J’accompagnai la jeune fille en bas et la mis dans un taxi. Dominant son émotion, elle me remercia.
Je retrouvai Poirot se promenant dans la chambre, les sourcils froncés. Soudain, la sonnerie du téléphone fit diversion.
— Qui est à l’appareil ? Ah ! c’est vous, Japp. Bonjour, mon ami !
J’approchai. Après quelques moments, Poirot dit :
— Et qui est venu la prendre ? Le savez-vous ?

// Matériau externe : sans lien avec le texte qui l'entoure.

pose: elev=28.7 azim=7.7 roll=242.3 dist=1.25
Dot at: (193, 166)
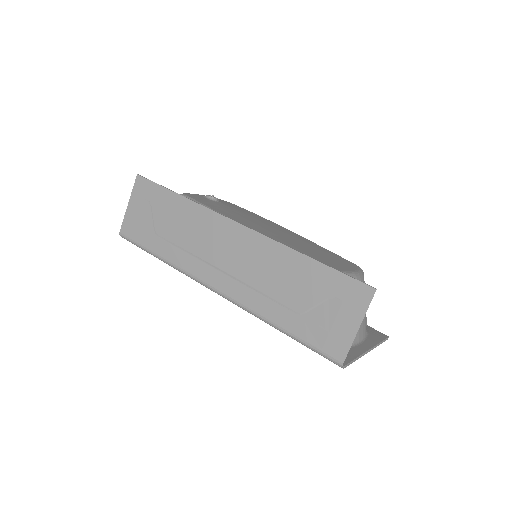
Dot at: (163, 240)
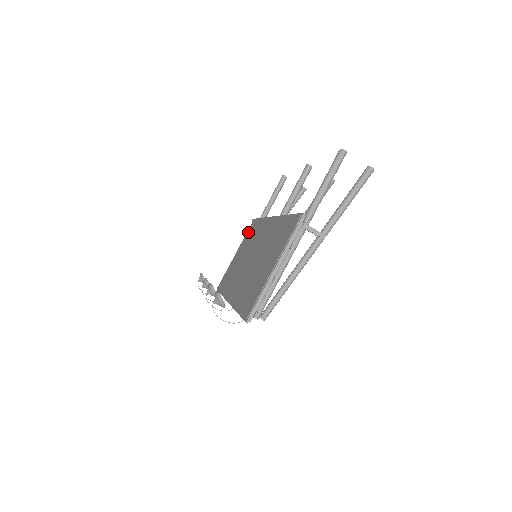
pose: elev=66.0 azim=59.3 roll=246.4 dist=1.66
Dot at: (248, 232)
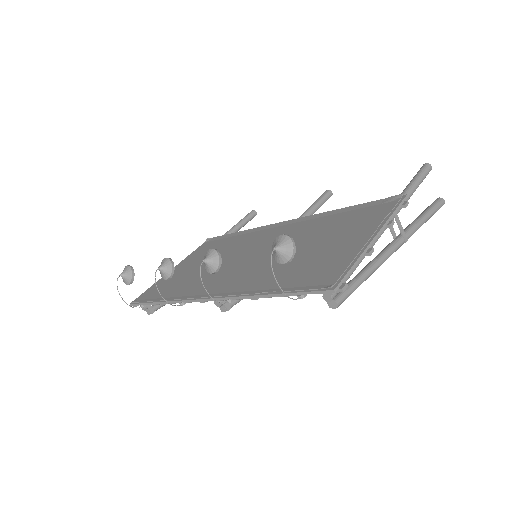
Dot at: (202, 247)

Quelle que fût la réponse, Poirot ne devait pas s’y attendre, car son visage s’allongea.
— En êtes-vous bien sûr ?
— …
— Non, mais cela me surprend un peu, voilà tout.
— …
— Comment ?
— …
— J’avais tout de même vu clair sur ce point… un détail, comme vous dites.
— …
— Non ! non ! je n’ai pas changé d’avis. Je vous prie de poursuivre vos recherches dans les restaurants des environs de Regent Gate et d’Euston, de Tottenham Court Road et même jusqu’à Oxford Street.
— …
— Oui, un homme et une femme. Et aussi du côté du Strand, peu avant minuit. Comment ?
— …
— Oui, oui, je sais que le capitaine Marsh se trouvait avec les Dortheimer. Mais il n’y a pas que le capitaine Marsh au monde.
— …
— J’ai une tête de mule ? Le compliment me touche ! Ayez, en tout cas, l’obligeance de me rendre ce service, hein ?
Il raccrocha le récepteur.
— Eh bien ? demandai-je à Poirot avec impatience.
— Hastings, la boîte en or a bien été achetée à Paris. Elle a été commandée par écrit à une importante firme spécialisée dans ce genre d’articles. L’ordre était signé : Constance Ackerley. Naturellement, Constance Ackerley n’existe pas. La lettre arriva deux jours avant l’assassinat. Le signataire demandait que les initiales et l’inscription fussent gravés en rubis. La commande était très urgente, on devait venir en prendre livraison dès le lendemain… c’est-à-dire la veille du crime. La boîte fut livrée au moment indiqué et payée en billets de banque.
— Et qui s’est présenté chez le bijoutier ? demandai-je, sentant que nous atteignions le but.
— Une femme, Hastings.
— Une femme ?
— Oui. Une femme d’un certain âge, petite et portant des lunettes.
Complètement ahuris, nous nous regardions l’un et l’autre.